Well, I personally think the college game would be better with salary caps for staff done on a conference basis. But any coach, not just Greg Schiano... btw, why don't you just start using, say, ANY OTHER COACH who gets paid more?...
I could easily say how do you justify a top recruit getting a million in NIL over those who get nothing? How do you justify any NIL-paid athlete getting money over those who don't who commit just as much time to other sports?
Coaches get paid according to the free market and it has always been like that since there were paid coaches. But college game started before coaches did... before paid ringers and before scholarships and the game has developed and evolved.
This is just another evolution but I think it puts the college game BACKWARDS to the.. what was it.. 1930s.. and the SEC in, well, always... where its just a question of money as to who wins.
MLB baseball.. which still has built-in competitive advantages for the moneyed big-market teams.. has a draft and farm system and salary caps and luxury tax to promote competition. All other major pro sports leagues have MORE.. uh.. limits on how much money can help... all to promote competition for the overall health of the game and how appealing it is to watch on TV.. which generates the money they all share in one way or another.
Right now.. in college football.. we have no such adjustments to benefit the game and maintain the competitive level. And that is why I oppose NIL and player pay as it was proposed and as it exists today. It has nothing to do with thinking the athletes do not deserve *something*.
Heck.. if I were Greg Schiano with millions in the bank.. I know me and mine are taken care of for some time to come.. I find a way to take a million a year and get it into NIL to get key players.. heck.. maybe put everything in there after covering my nut for the year. Find a way to multiply that number.. maybe hire a fundraising consultant to work on NJ and NYC businesses... try to get some money flowing. INVEST.. because if he gets the talent here.. even paid talent.. and he wins.. that money will flow back.. BIG TIME!
As for your Ivy vs SEC thing... yes, SEC would not be as popular as today.. but they would still outdraw Ivy football in seats (maybe not TV) and would still claim they are far and away the best.
But that was not apples to apples... you take, say, all the college players who might one day get drafted. stick them in an NFL minor league... the college game would still be generating a huge following. Maybe not those who want to pay players today.. pay to win.. but the college game would still thrive.
(edit: everyone who wants to root for the best of the best are already NFL-first fans.. the college game is a different animal. You take the "pro" players out of the college game... the college game still thrives).
last thing.. wrong use of "strawman".. example: you are arguing FOR player pay.. for fairness. But I respond to you replying as if you were arguing for something tangentially related, something I might have a winning argument against. I would be arguing against a "star man" that I created myself.

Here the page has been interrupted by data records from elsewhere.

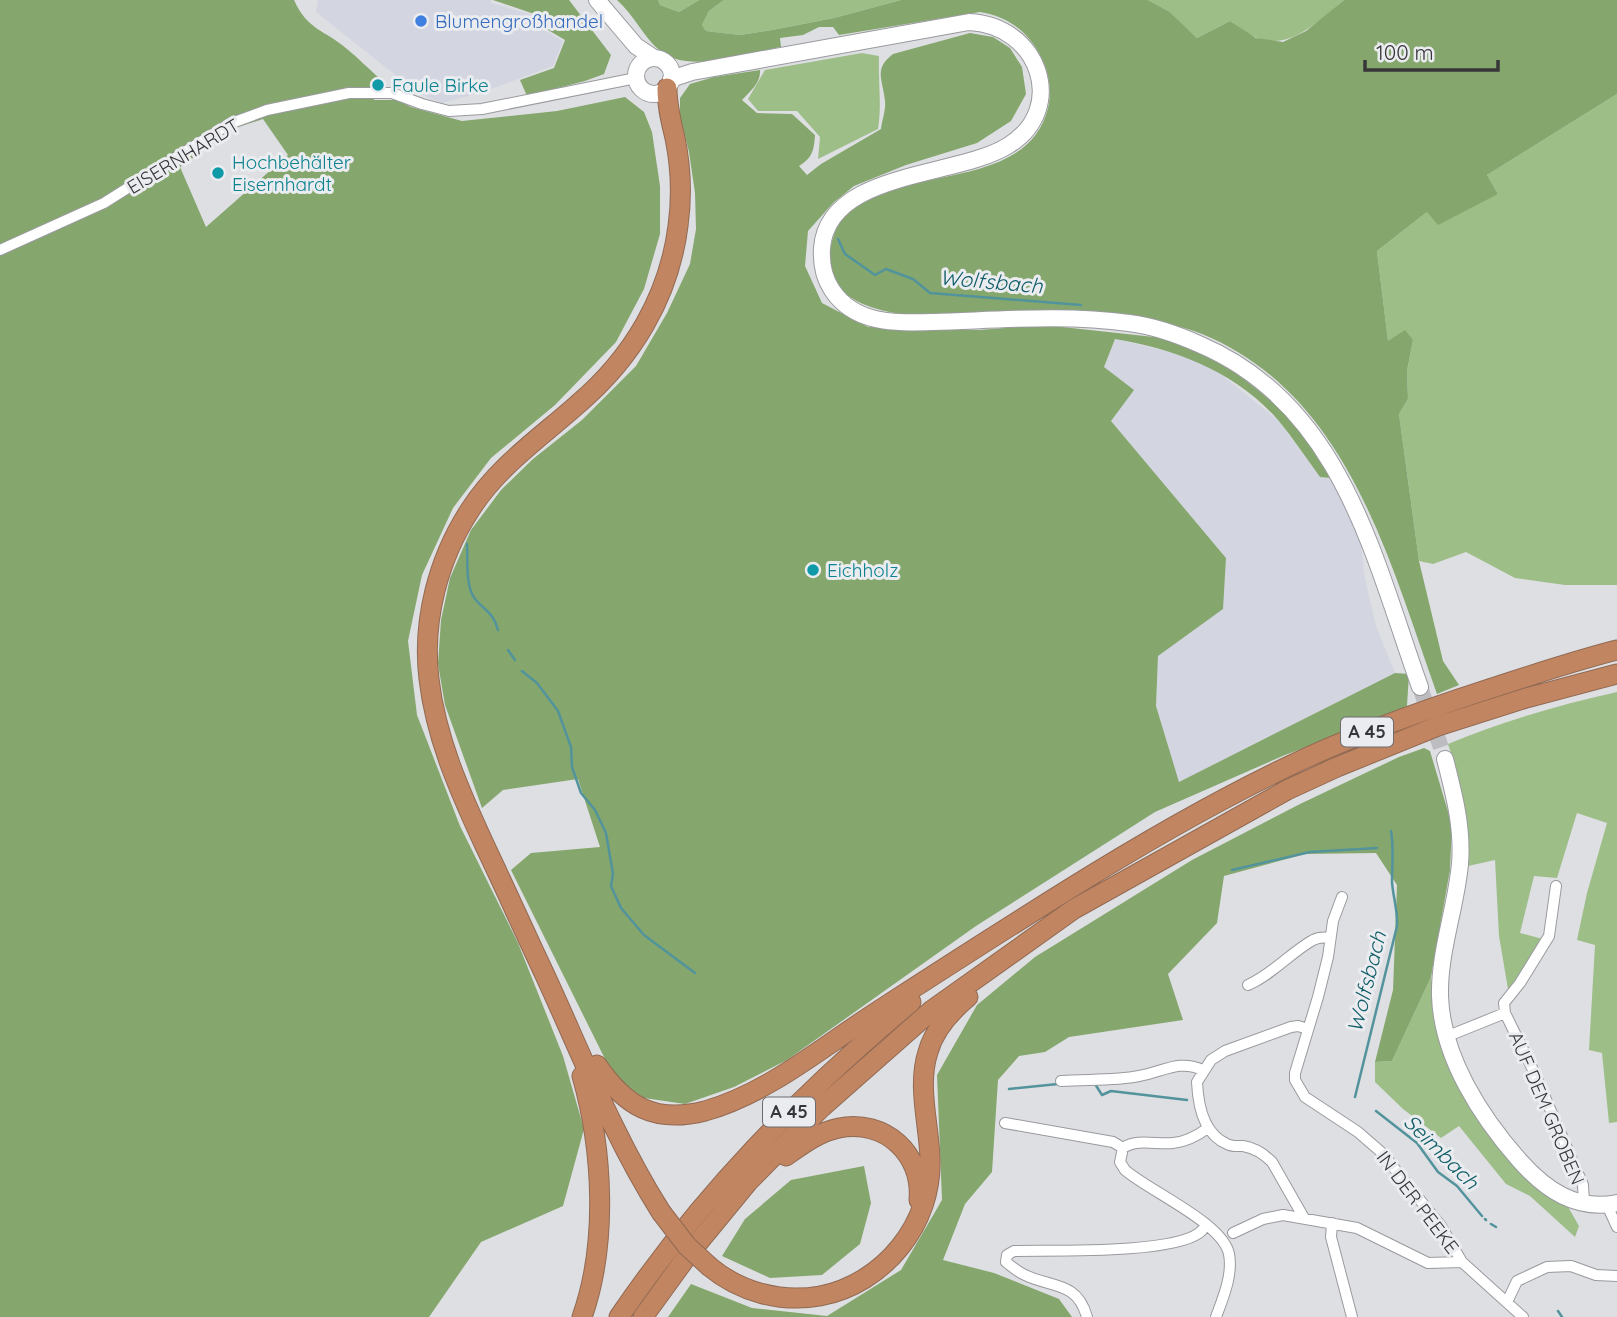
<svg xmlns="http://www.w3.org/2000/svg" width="1617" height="1317" viewBox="0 0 1617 1317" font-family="Quicksand,sans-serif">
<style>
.built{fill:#d3d5e0}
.green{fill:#9ebe88}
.forest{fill:#85a76d;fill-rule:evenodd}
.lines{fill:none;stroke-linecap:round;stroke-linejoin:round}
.stream{stroke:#52939c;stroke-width:2.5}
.secondary-tunnel{stroke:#bdbdc1;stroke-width:16;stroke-dasharray:16 8;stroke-linecap:butt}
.minor-casing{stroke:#999a9e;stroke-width:12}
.secondary-casing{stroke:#999a9e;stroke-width:18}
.motorway-casing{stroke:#916a53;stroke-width:21}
.minor{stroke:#fff;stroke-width:10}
.secondary{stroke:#fff;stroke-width:16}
.motorway{stroke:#c28561;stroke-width:19}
.motorway-bridge-casing{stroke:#916a53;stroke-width:21;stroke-linecap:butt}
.motorway-bridge{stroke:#c28561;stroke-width:19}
.shop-dot{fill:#3f7fe0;stroke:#ebecf0;stroke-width:2.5}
.culture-dot{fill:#0f9aa8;stroke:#ebecf0;stroke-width:2.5}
.labels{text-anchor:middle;stroke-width:6;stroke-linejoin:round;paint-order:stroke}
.shield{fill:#ebecf0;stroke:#6d6d70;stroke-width:2}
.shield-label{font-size:18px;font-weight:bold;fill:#373739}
.shop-label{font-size:19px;fill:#366cbe;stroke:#ebecf0;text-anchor:start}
.culture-label{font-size:19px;fill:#0d838f;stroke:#ebecf0;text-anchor:start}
.street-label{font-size:19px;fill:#373739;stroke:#ebecf0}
.water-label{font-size:21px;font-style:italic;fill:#105e68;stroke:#ebecf0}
</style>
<rect width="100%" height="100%" fill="#dedfe3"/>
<path class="built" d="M318,0H491V3L536,16L542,29L563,41L553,66L483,92L442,103L418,93L316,12Z
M1115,339L1183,355L1219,373L1277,419L1320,477L1331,478L1360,538L1365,579L1376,626L1395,673L1179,782L1156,706L1158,656L1222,609L1226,558L1111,421L1104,367Z"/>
<path class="green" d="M658,0H699L679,12L660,5Z
M724,0H901L834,18L772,30L740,35L706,31L702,25L709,11Z
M1148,0H1344C1319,20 1288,54 1253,36C1245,32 1238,26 1230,21L1197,38L1170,12Z
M862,53L879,56C878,81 882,105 878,129L818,159L820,137L797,111H758L748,99L765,70Z
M1617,94V585H1565L1515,578L1466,552L1433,564L1419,561L1399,414L1408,399L1407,371L1413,340L1388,341L1377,251L1427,212L1498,194L1487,175Z
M1617,692V1122L1609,1123L1602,1053L1589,1050L1595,945L1577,940L1587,893L1607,823L1577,813L1557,878L1534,876L1520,933L1543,939L1509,995L1499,936L1495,860L1468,866C1469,820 1462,787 1448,744C1503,721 1559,705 1617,692Z
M1431,977L1441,1040L1452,1068L1567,1205L1579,1226L1575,1237L1530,1196L1506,1184L1459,1126L1441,1138L1403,1109L1375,1082V1062L1392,1061Z"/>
<path class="forest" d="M0,0H294C308,31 324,29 347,49C358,58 369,69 380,79L373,88L374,100H397L411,107L462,121L557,111L625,97L644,112L652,132L660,186V234L644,289L616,342L555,405L491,458L453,508L422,575L408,641L417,715L460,826L518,943L563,1056L584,1129L563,1206L481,1242L429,1317H0ZM263,119L288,155L206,227L180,167L235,128Z
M493,0H569L611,55L604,74L585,81L527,96L520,80L554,68L565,40L543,27L537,15Z
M617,0H658L660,5L679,12L699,0H724L709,11L702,25L706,31L740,35L772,30L834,18L901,0H1148L1170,12L1197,38L1230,21L1256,38L1283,42L1306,31L1344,0H1617V94L1487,175L1498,194L1438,225L1427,212L1377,251L1388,341L1405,330L1413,340L1407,371L1408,399L1399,414L1419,561L1443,661L1459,685L1437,694C1389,560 1348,394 1202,334C1182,326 1161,323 1140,319L909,315C869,311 815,294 832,241C836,227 842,216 854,207C908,166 1028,190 1048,108C1052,91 1049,72 1041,57C1029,32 1007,16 980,12L839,35L833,27H819L803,35L780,38L781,47C749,53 686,75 659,50C643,36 634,15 617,0Z
M970,33L993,37L1010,48L1022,67L1026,94L1011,121L977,143L906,165L854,186L833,203L808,231L805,266L822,303L868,327L979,330L1044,325L1163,338L1205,354L1236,373L1254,387L1280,408L1314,450L1331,478L1320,477C1306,458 1293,438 1278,420C1236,372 1176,349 1115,339L1104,367L1134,390L1111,421L1226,558L1223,609L1158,656L1156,706L1179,782L1395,673L1409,674L1407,706L1361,727L1285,755L1155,812L976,926L787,1060L734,1087L685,1104L644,1098L614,1077L511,870L531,853L600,847L578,779L503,790L482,808L445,705L438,664L441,620L450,578L471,530L501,490L533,459L582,420L636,366L667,313L690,264L696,229L695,193L689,152L680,116V98L690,84L714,77L760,70C761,83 750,91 742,100L757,113L792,114L815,135C814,151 812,158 799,166L807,175L821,164L881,129C882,120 886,110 885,101C883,80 873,69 893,54Z
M1424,748L1430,751L1452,825L1450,870L1431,977L1392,1061L1375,1062L1393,990L1397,885L1376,853L1305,854L1224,876L1217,923L1168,974L1183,1020L1069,1037L1045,1052L1019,1056L998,1080L992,1172L965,1204L943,1260L994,1273L1059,1299L1072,1317H668L691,1284L752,1308L827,1316L901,1270L942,1200L937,1075L977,1005L1035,957L1192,860L1300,804L1399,757Z
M864,1166L871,1203L860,1244L822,1275L770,1278L722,1256L745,1219L791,1180Z"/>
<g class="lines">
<path class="stream" d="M838,239L845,254L875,275L886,269L913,279L930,293L1081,305
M467,544C468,560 465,586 475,599C486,612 493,612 498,630
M508,650L515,660
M522,671L537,683L558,711L571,747L572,767L581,793L595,810L606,833L613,874L611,886L621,908L644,935L695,973
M1232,870L1310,852L1377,848
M1095,1084L1102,1095L1111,1091L1187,1100
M1009,1089L1058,1084
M1355,1097L1397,926C1398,911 1393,897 1392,882C1392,864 1394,848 1391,831
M1376,1111L1417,1143L1438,1172L1457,1186L1482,1216
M1485,1219L1486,1220
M1491,1224L1496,1227
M1558,1311L1562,1317"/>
<path class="secondary-tunnel" d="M1420,687L1445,759"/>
<g class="minor-casing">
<path id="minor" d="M0,250L104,203L229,124L267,110L349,93H392L422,104L449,111L482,109L636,78
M1342,897L1333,921L1328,957L1318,997L1295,1073V1080L1305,1097L1358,1132L1381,1152L1441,1226L1462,1262L1523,1317
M1248,985C1273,974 1290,953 1313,940C1319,937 1324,937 1330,938
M1505,1013L1534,1072L1583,1185L1584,1203
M1448,1036L1505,1013L1504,1003L1520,983L1549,936L1556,886
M1061,1081C1087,1079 1114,1081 1139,1076C1163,1072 1179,1059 1203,1070
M1005,1123L1113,1142L1123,1148
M1123,1148L1120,1162L1125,1170C1149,1191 1223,1223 1229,1254C1233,1275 1223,1298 1216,1317
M1123,1148C1137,1138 1157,1145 1173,1143C1186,1142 1197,1136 1208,1128
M1607,1205L1617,1227
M1304,1218L1272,1162C1264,1154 1256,1148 1243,1146C1238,1146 1232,1147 1227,1144C1203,1134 1198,1104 1197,1082L1211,1060L1225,1051L1291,1027L1298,1026L1308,1029
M1332,1223L1331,1237L1352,1317
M1233,1233L1263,1219L1283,1215L1357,1228L1428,1263L1462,1262
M1507,1302L1517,1281L1547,1267L1571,1266L1596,1275L1617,1276
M1087,1317C1077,1281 1052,1288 1025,1275C1018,1272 1012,1267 1006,1262L1007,1255L1014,1251C1053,1250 1170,1254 1199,1233C1202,1231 1204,1228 1206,1225"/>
</g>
<g class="secondary-casing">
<path id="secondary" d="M597,0L636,46L654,58
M636 76a18 18 0 1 1 36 0a18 18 0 1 1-36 0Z
M671,79L692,72L969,22C1039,25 1068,108 1009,145C958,178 828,170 822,248C821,263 824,278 832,290C855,325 897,323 934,322C999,320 1065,314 1129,323C1153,326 1179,335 1201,345C1342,406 1373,556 1420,687
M1445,759C1454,794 1463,828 1460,864C1456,908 1439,951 1440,996C1442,1057 1481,1117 1520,1161C1546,1190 1576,1211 1617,1203"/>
</g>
<g class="motorway-casing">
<path id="motorway" d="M597,1065C625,1106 654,1124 705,1111C768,1093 821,1048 875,1013C938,972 1002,931 1066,891C1138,846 1212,803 1289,766C1353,735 1421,711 1489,689C1532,675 1574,661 1617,650
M582,1076C603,1150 608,1244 582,1317
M786,1156C803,1144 819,1132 839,1128C885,1119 923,1154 919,1200
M661,1212C614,1138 581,1053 544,973C524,931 505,888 485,846C460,792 436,739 429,679C422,621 438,559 470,510C498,466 540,438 578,404C632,358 669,297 678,226C682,197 681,167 675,138C671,121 667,106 667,88
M710,1267C740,1292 781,1303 820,1296C884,1284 933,1223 930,1158C929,1124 917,1086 928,1052C934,1030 950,1012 968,997
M619,1317C703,1194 798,1097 911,1002
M643,1317L688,1255L748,1182L822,1107L932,1010L1074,909L1287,790L1337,767L1438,726L1526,698L1617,674"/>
</g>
<use href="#minor" class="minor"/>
<use href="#secondary" class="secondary"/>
<use href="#motorway" class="motorway"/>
<g class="motorway-bridge-casing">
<path id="motorway-bridge" d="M661,1212L687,1246L710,1267"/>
</g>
<use href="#motorway-bridge" class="motorway-bridge"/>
</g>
<circle class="shop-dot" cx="421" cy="21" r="7"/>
<g class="culture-dot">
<circle cx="378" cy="85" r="7"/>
<circle cx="218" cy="173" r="7"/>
<circle cx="813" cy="570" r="7"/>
</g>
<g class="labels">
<g class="shield">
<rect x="1341" y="717.5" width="52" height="29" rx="5"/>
<rect x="763" y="1097.5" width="52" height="29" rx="5"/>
</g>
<g class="shield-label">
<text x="1367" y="738">A 45</text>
<text x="789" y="1118">A 45</text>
</g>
<g class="shop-label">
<text x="435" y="28">Blumengroßhandel</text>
</g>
<g class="culture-label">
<text x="392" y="92">Faule Birke</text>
<text x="232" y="169">Hochbehälter<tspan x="232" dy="22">Eisernhardt</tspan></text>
<text x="827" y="577">Eichholz</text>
</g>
<g class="street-label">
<text transform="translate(183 156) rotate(-31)" y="7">EISERNHARDT</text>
<text transform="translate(1547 1108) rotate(67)" y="7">AUF DEM GROBEN</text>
<text transform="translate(1418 1202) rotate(53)" y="7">IN DER PEEKE</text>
</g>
<g class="water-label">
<text transform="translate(991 282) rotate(5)" y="7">Wolfsbach</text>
<text transform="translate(1367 982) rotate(-76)" y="7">Wolfsbach</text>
<text transform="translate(1441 1152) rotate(45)" y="7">Seimbach</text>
</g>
</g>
<path d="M1365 60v10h133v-10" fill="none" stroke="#373739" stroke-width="3.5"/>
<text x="1376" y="60" font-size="21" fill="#373739" stroke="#ebecf0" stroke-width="5" paint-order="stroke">100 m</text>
</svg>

So, I was NOT arguing FOR a "professional minor league".. I was suggesting that if a such a league existed, teh college game would still be appealing and still be fine and would probably be more popular. That would be a hypothetical I used to make a point... which is weak... but since there actually exists, for basketball, an NBA developmental league... there is actual evidence that I am correct.. at least in terms of basketball. And while there are other professional football leagues... which, I suppose, could be thought of as minor leagues (heck, Superbowl-winning QB Kurt Warner, came from one).. they take college players largely. The CFL maybe?
Because of the way football is.. physicality of it.. going from HS to pro is just too hard. But if they created an age-restricted minor league for HS players to flow through to the NFL.... I do not think it would be competitive for college football in popularity or revenues generated. That is hypothetical.. but I can live with that.